Directions for this task: No pictures go in the copy; retype exactly the lines from the one with "List each element's" through the last line of the records.

Dataset records:
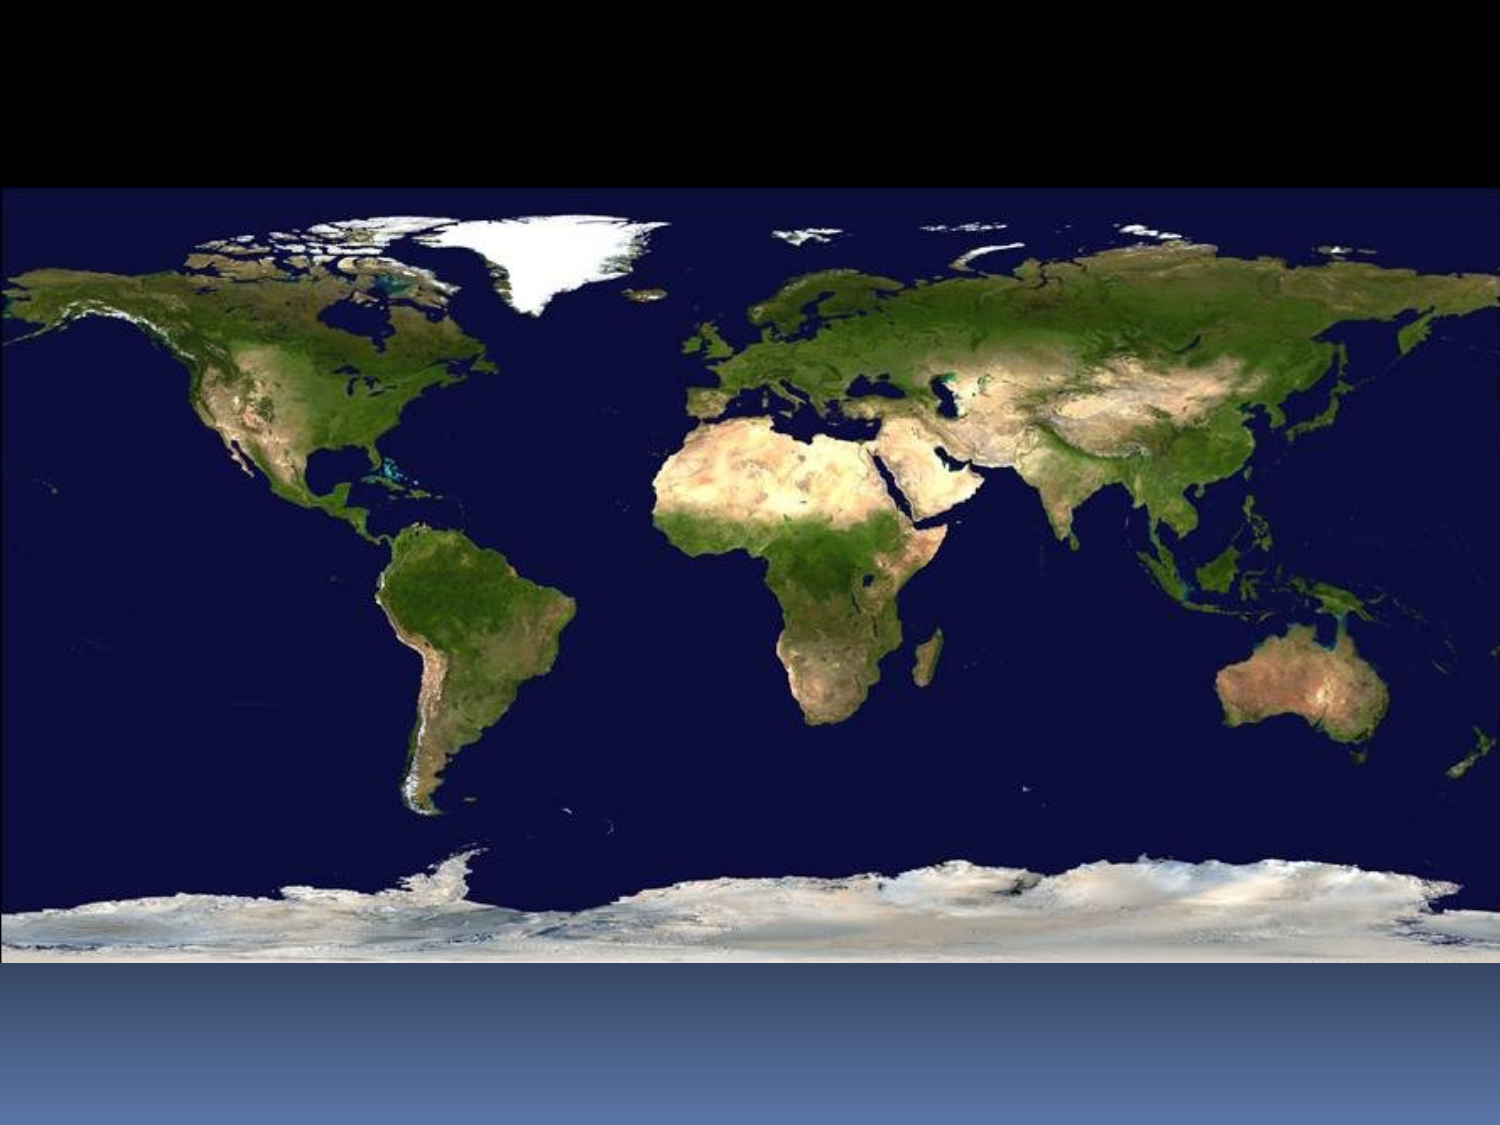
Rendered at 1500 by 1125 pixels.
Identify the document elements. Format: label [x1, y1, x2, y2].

picture [0, 187, 1500, 963]
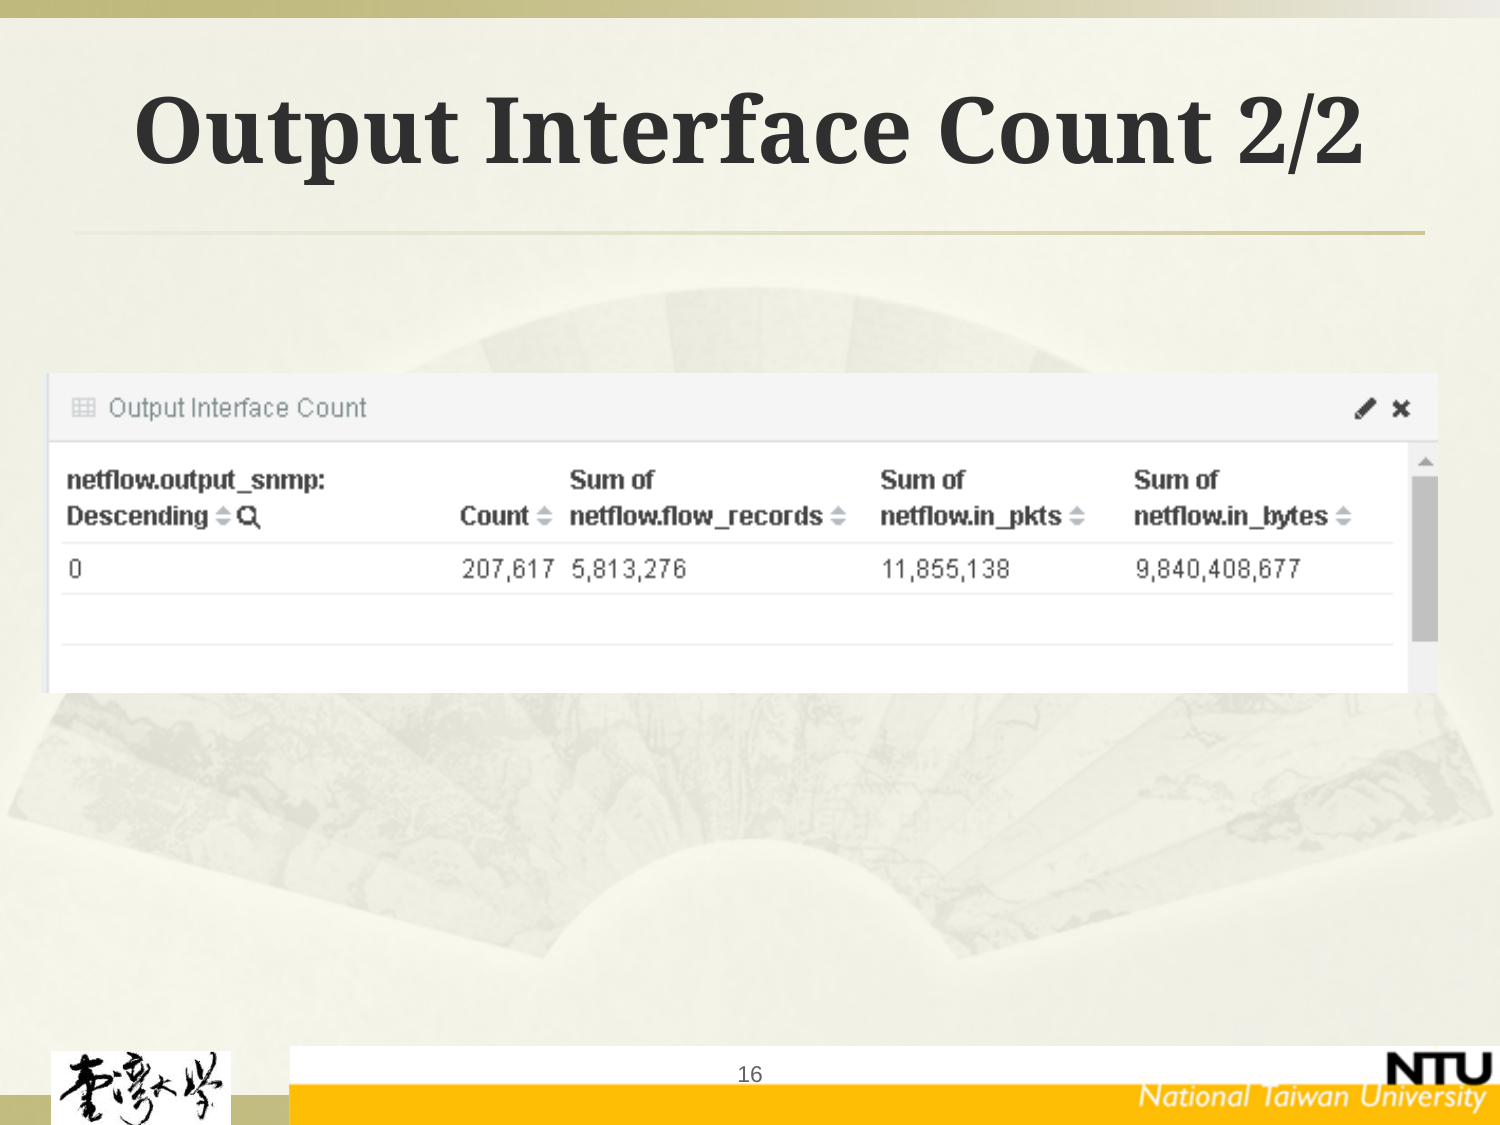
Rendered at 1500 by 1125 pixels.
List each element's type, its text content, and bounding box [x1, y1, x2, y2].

picture [40, 372, 1438, 693]
picture [289, 1046, 1500, 1125]
slide_number 16 [675, 1050, 825, 1097]
picture [51, 1051, 231, 1125]
title Output Interface Count 2/2 [75, 45, 1425, 209]
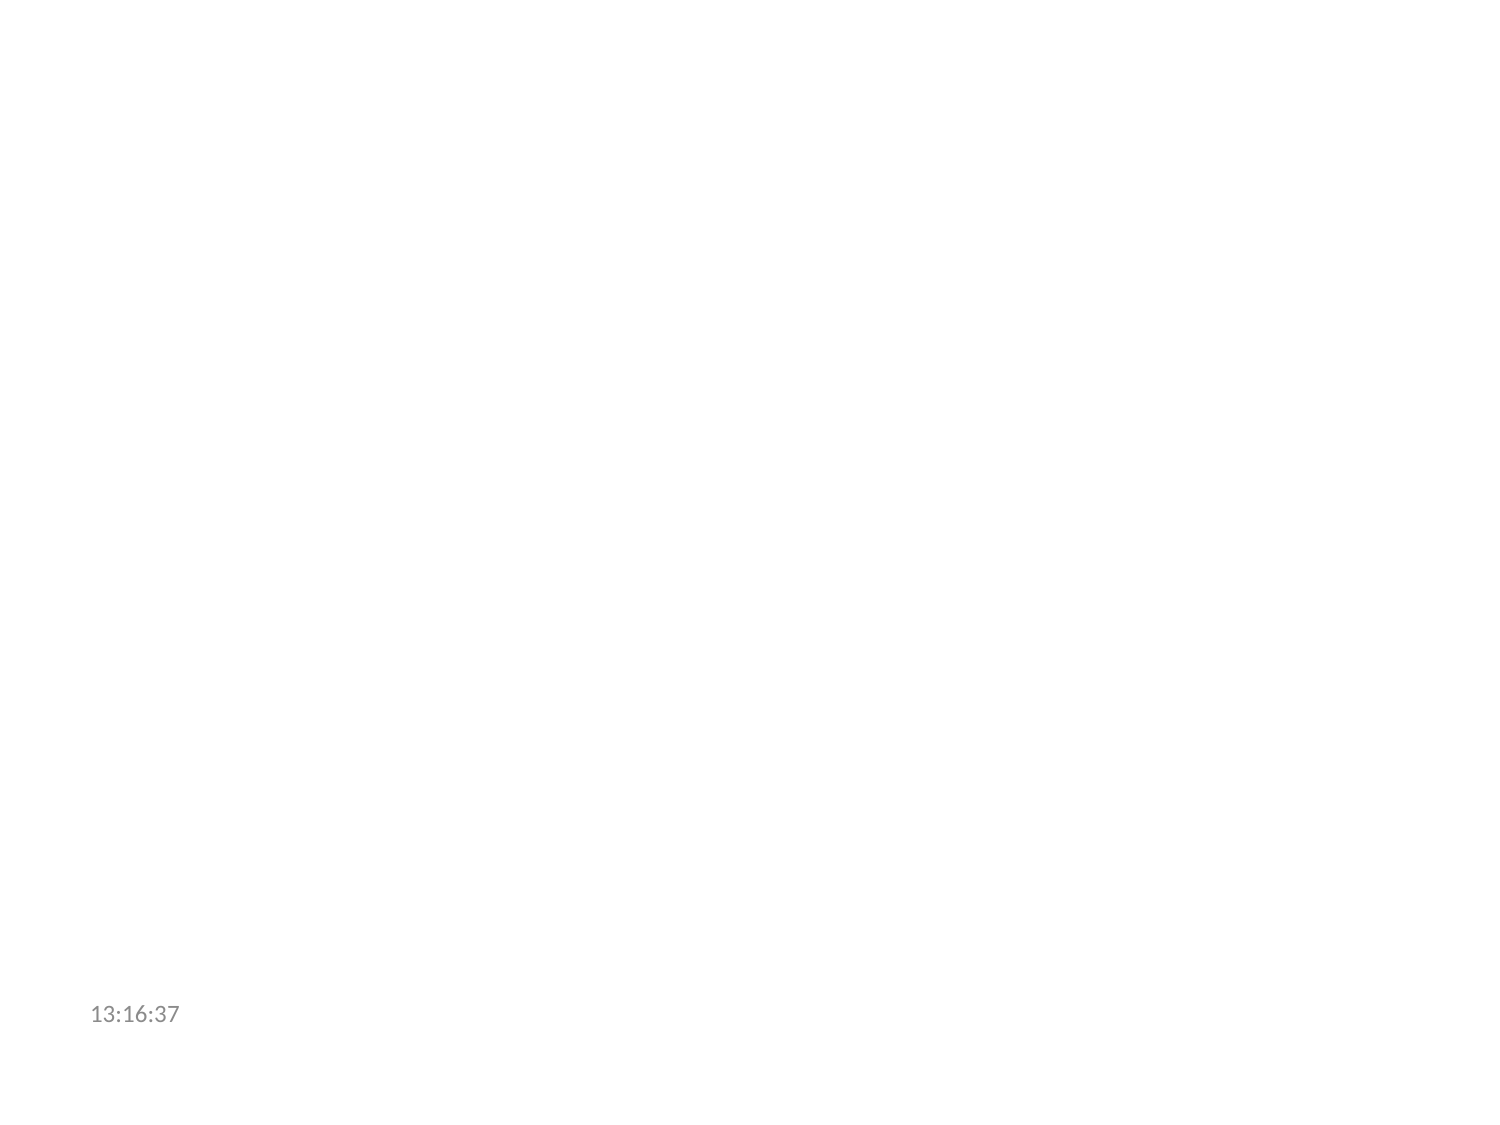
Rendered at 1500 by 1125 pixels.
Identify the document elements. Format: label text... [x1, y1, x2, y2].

text_box 15:35:09 [75, 982, 425, 1043]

Solution to the problem:
List each element's type, its text content, and bounding box [x1, y1, x2, y2].

picture [40, 372, 1438, 693]
picture [289, 1046, 1500, 1125]
slide_number 16 [675, 1050, 825, 1097]
picture [51, 1051, 231, 1125]
title Output Interface Count 2/2 [75, 45, 1425, 209]
Rendered at 1500 by 1125 pixels.
Identify the document elements. Format: label text... [x1, y1, x2, y2].

text_box 15:35:09 [75, 982, 425, 1043]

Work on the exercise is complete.